‘Justiça para pobre é a morte. O que será dos meus netos?’

Diarista teve que abandonar a casa onde vivia com a família após o assassinato da filha, testemunha da ação de um grupo de extermínio que agia em São Gonçalo
Foto: Julio DinizPor Gustavo Carvalho
Às 2h10 do dia 3 de junho de 2014, nascia num hospital da Zona Oeste do Rio, Patrícia Victória Pereira Mascarenhas. Prematura de seis meses, ela lutou pela vida durante três dias, mas não resistiu, sem saber que seu nome era uma homenagem à juíza Patrícia Acioli, que concedeu à sua mãe, a dona de casa Miridian Pereira Mascarenhas, 30, uma oportunidade para mudar de vida.
Beneficiada pela juíza com o instituto da delação premiada, em 2010, Miridian deu informações cruciais sobre a atuação de um grupo de extermínio responsável pelo sequestro, extorsão e morte de suspeitos de envolvimento com o tráfico em São Gonçalo e Niterói. No último sábado, ela e o marido, o caseiro Carlos Davi da Silva, foram executados a tiros, em Nova Iguaçu, na Baixada Fluminense.

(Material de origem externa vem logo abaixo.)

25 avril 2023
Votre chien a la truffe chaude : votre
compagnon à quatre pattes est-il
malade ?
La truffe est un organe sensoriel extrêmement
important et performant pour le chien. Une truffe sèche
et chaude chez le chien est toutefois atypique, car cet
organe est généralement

Enquanto relembra o esforço da filha para largar as drogas, após os insistentes conselhos da magistrada durante as audiências no Fórum de São Gonçalo, a diarista X, de 54 anos, é interrompida pelo neto de apenas três anos: “Papai? Mamãe?”.
“É assim o tempo todo. Ele fica chamando pelos pais, mesmo eu explicando que eles foram morar no céu”, diz a mulher, em meio às lágrimas.
Na sala da casa de uma amiga - onde se refugiou temendo ser morta -, a diarista diz que tenta buscar forças nos três netos, de 3, 5 e 9 anos, todos filhos de Miridian.
“O Estado conseguiu o que precisava, mas tirou o meu bem maior. Depois do assassinato da juíza (Patrícia Acioli), minha filha não teve mais qualquer proteção ou ajuda do estado”, denunciou.
Num dos quartos do abrigo temporário, as crianças brincam ao lado das mudinhas de roupa que a avó conseguiu carregar, junto com alguns documentos, ao abandonar a casa própria, em Nova Iguaçu, quarto endereço da família nos últimos quatro.
“Minha filha não era para ter aberto a boca. Justiça para pobre é a morte. O que será de mim e dos meus netos?”, indagou.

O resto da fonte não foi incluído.